Article

Laser enhancement may provide solution to 'waxy vision' complaints

Wavefront aberrometry should be considered for evaluation of patients who complain about their vision following implantation of the apodized diffractive IOL (ReSTOR, Alcon Laboratories) because it may reveal refractive errors amenable to laser vision enhancement, said Samuel Masket, MD. He is clinical professor, Jules Stein Eye Institute, University of California Los Angeles.

Wavefront aberrometry should be considered for evaluation of patients who complain about their vision following implantation of the apodized diffractive IOL (ReSTOR, Alcon Laboratories) because it may reveal refractive errors amenable to laser vision enhancement, said Samuel Masket, MD. He is clinical professor, Jules Stein Eye Institute, University of California Los Angeles.

Dr. Masket said he was prompted to evaluate an unhappy diffractive IOL patient with wavefront aberrometry based on a report from Paolo Vinciguerra, MD, that decentration of the diffractive IOL may be associated with induction of higher-order aberrations. The patient Dr. Masket described had achieved uncorrected distance visual acuity (UCDVA) of 20/30 and uncorrected near visual acuity (UCNVA) of J2 early after surgery, but her visual acuity results worsened to 20/40 and J3, respectively at 6 weeks. With clinical refraction, she improved to only 20/30.

Dr. Masket was surprised to find on wavefront aberrometry that the patient had a significantly greater degree of mixed astigmatism than was identified in the clinical refraction. When a contact lens trial was done to correct the error, the patient's vision improved dramatically. Subsequent conventional LASIK was performed and the patient achieved 20/20 UCDVA and J1 at near.

Dr. Masket presented outcomes from a total of six eyes that he treated with conventional LASIK enhancement to treat mixed astigmatism found on wavefront aberrometry. He reported all achieved UCDVA of 20/25 and UCNVA of J1 or better along with spectacle independence.

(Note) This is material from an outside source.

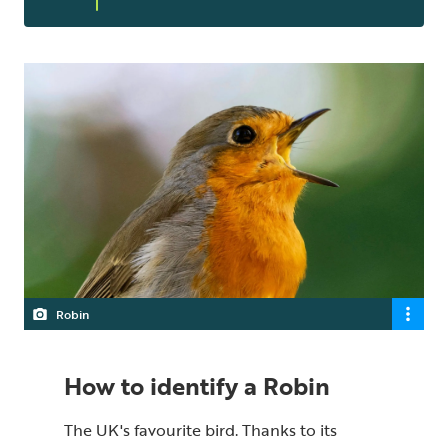
Robin
How to identify a Robin
The UK's favourite bird. Thanks to its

"Due to the nature of its diffractive optics, the [apodized diffractive] IOL appears to be very sensitive to ametropia," Dr. Masket said. "Experience in this small series of eyes suggests aberrometry provides more accurate evaluation of postoperative refractive errors than clinical refraction and should be considered for patients with suboptimal visual results with no obvious cause.

"It is possible that reports of waxy or 'Vaseline' vision after [diffractive IOL] implantation may be related purely to refractive errors rather than reflect an inherent problem of the optic design," he said.